The late Arthur Quinn said it best in Broken Shore, his perceptive history of the Marin peninsula. Near the end of his masterful narrative, Quinn - a Marin native, friend of poet Czeslaw Milosz, and professor of rhetoric at the University of California at Berkeley - observed: "To see the forces of history acting here is to see them acting on a human scale. Here, human faces are not lost in the shadows of monumental inevitabilities."
One thing is certain. Those who laid the foundation for a sustainable future in Marin were not "lost in the shadows of monumental inevitabilities." They were, rather, people who were willing to fight against "inevitable growth and progress" and, through their ideas and actions, preserve the natural resources and beauty of their county for the stewardship of future generations.
One such man was William Kent.

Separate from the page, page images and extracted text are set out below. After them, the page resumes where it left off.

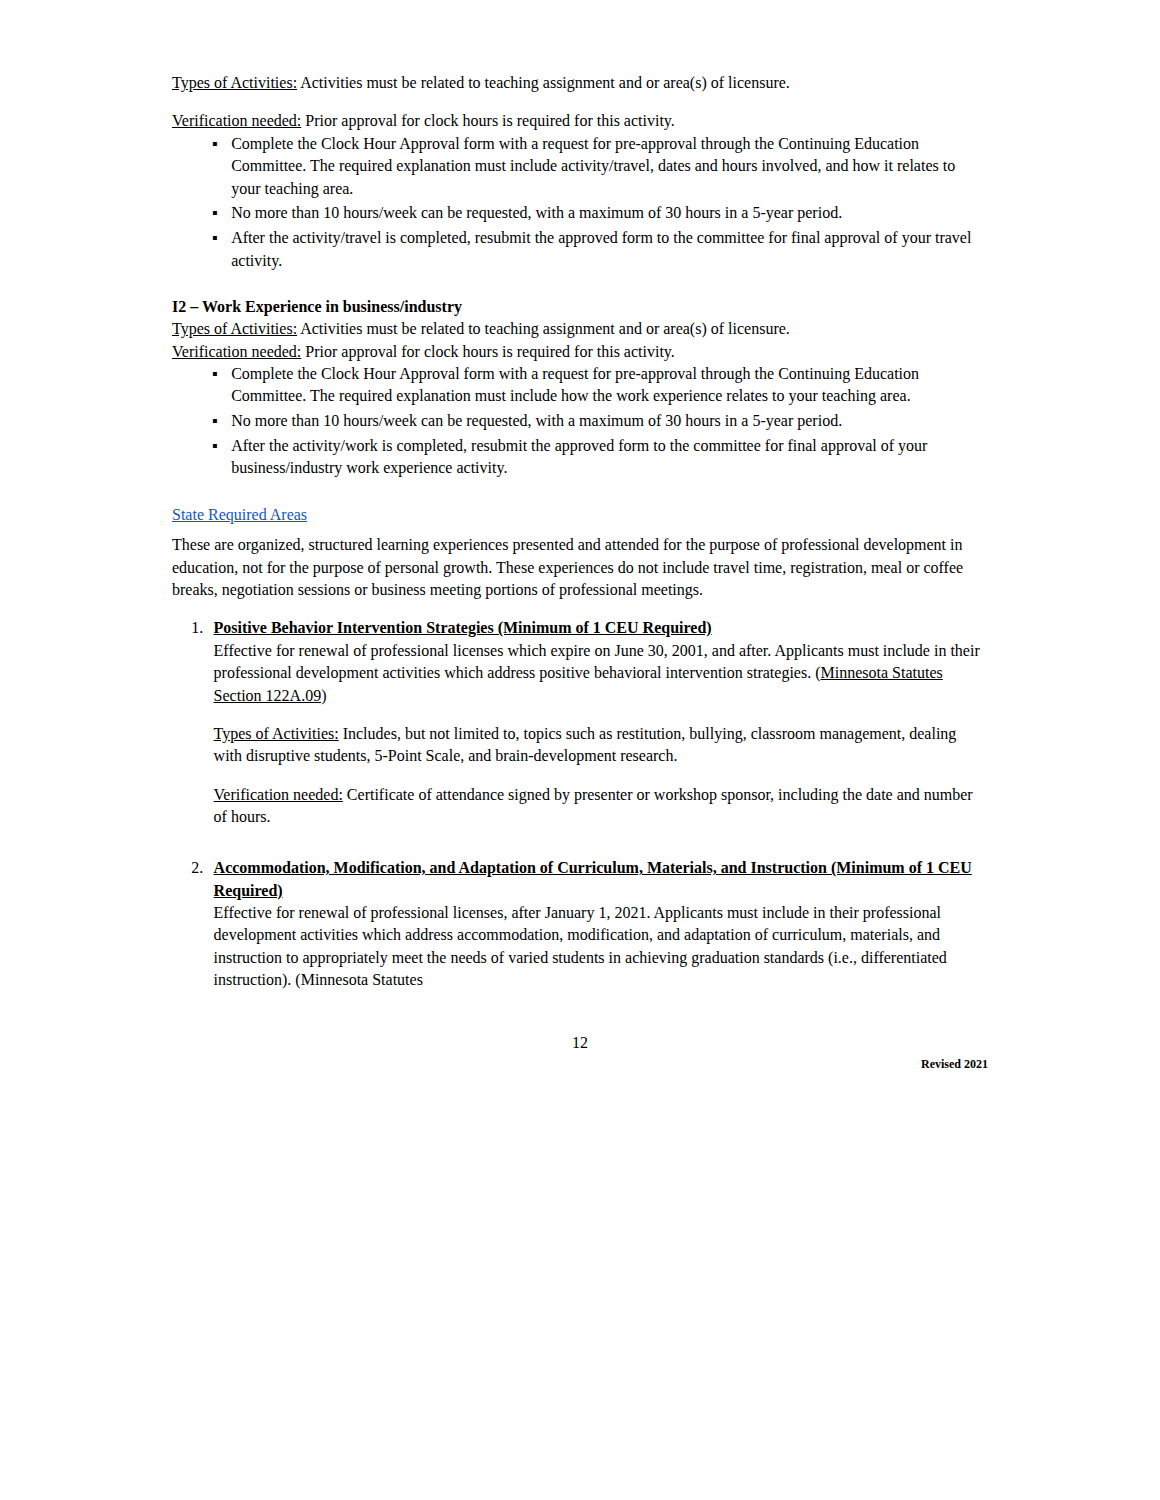Types of Activities: Activities must be related to teaching assignment and or area(s) of licensure.
Verification needed: Prior approval for clock hours is required for this activity.
Complete the Clock Hour Approval form with a request for pre-approval through the Continuing Education Committee. The required explanation must include activity/travel, dates and hours involved, and how it relates to your teaching area.
No more than 10 hours/week can be requested, with a maximum of 30 hours in a 5-year period.
After the activity/travel is completed, resubmit the approved form to the committee for final approval of your travel activity.
I2 – Work Experience in business/industry
Types of Activities: Activities must be related to teaching assignment and or area(s) of licensure.
Verification needed: Prior approval for clock hours is required for this activity.
Complete the Clock Hour Approval form with a request for pre-approval through the Continuing Education Committee. The required explanation must include how the work experience relates to your teaching area.
No more than 10 hours/week can be requested, with a maximum of 30 hours in a 5-year period.
After the activity/work is completed, resubmit the approved form to the committee for final approval of your business/industry work experience activity.
State Required Areas
These are organized, structured learning experiences presented and attended for the purpose of professional development in education, not for the purpose of personal growth. These experiences do not include travel time, registration, meal or coffee breaks, negotiation sessions or business meeting portions of professional meetings.
Positive Behavior Intervention Strategies (Minimum of 1 CEU Required)
Effective for renewal of professional licenses which expire on June 30, 2001, and after. Applicants must include in their professional development activities which address positive behavioral intervention strategies. (Minnesota Statutes Section 122A.09)
Types of Activities: Includes, but not limited to, topics such as restitution, bullying, classroom management, dealing with disruptive students, 5-Point Scale, and brain-development research.
Verification needed: Certificate of attendance signed by presenter or workshop sponsor, including the date and number of hours.
Accommodation, Modification, and Adaptation of Curriculum, Materials, and Instruction (Minimum of 1 CEU Required)
Effective for renewal of professional licenses, after January 1, 2021. Applicants must include in their professional development activities which address accommodation, modification, and adaptation of curriculum, materials, and instruction to appropriately meet the needs of varied students in achieving graduation standards (i.e., differentiated instruction). (Minnesota Statutes
12
Revised 2021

Meat-packing heir, conservationist, and congressman, Kent donated the land for Muir Woods to the U.S. government and successfully lobbied Teddy Roosevelt to declare the stand of old-growth redwoods a national monument in 1908. Also instrumental in the creation of Mount Tamalpais State Park, Kent wrote in his memoirs, Reminiscences of Outdoor Life: "It is a sorrow to recall the eyes that no longer enjoy; it is a great satisfaction to think of those who shall come to appreciate what we have loved. ... Children are our best crop. It is good to know that mountain and forest will be there, open and unspoiled for them, so that they may know of nature to the health of their souls."
Was Kent a hard act to follow? Not for Caroline Livermore. The tight-fisted, well-connected "Grand Lady" of Marin environmentalists founded both the Marin Audubon Society and the Marin Conservation League, was instrumental in saving Richardson Bay tidelands for a bird sanctuary, worked to create many of the county's state parks, pushed through Marin's first master plan, fought to save the Marin Headlands, and, among other things, urged national park status for Point Reyes. All in a day's work.
In 1971, three years after Livermore's grand life ended, her labors and the efforts of the many environmentalists she collaborated with and nurtured came to fruition in the form of a groundbreaking Marin Countywide Plan with the provocative title: "Can the Last Place Last?" The report set a tone for future planning in the county, and its text pulled no punches: "The important priority for Marin is that it remain a good habitat for people in an undegraded natural environment" and "Until people realize they, not the environment, must change, environmental quality will be fighting a rear guard action at best."
And the beat continued. Plans for a four-lane freeway, airports, and coastal resorts in West Marin were defeated in the early 1970s. Dr. Marty Griffin was instrumental in creating Audubon Canyon Ranch and other wildlife sanctuaries along the county's coast and baylands. Edgar Wayburn of the Sierra Club - a "foreigner" from San Francisco who often hiked in Marin - worked with another foreigner, U.S. Rep. Phil Burton of San Francisco, to push through Point Reyes National Seashore and Golden Gate National Recreation Area. Phyllis Faber and Ellen Straus were prime movers in establishing the Marin Agricultural Land Trust in 1980, the first such trust in the United States to focus on farmland preservation and a key step toward the creation of a viable organic-farming community in Marin. Mill Valley's Huey Johnson, founder of the Trust for Public Land and former resources secretary for California, continues to develop ideas and organizations that promote green plans for sustainability.
The environmental history of Marin includes the stories of many others too numerous to mention here. This is but a sampling of some of those who - perhaps inspired by the extraordinary beauty of the land around them - decided to shrug off fears of inevitability and hold high the banner for a more sustainable future, a future we can look forward to if we make the right decisions, but one that would have been almost impossible to achieve without the efforts of Marin's pioneer environmentalists.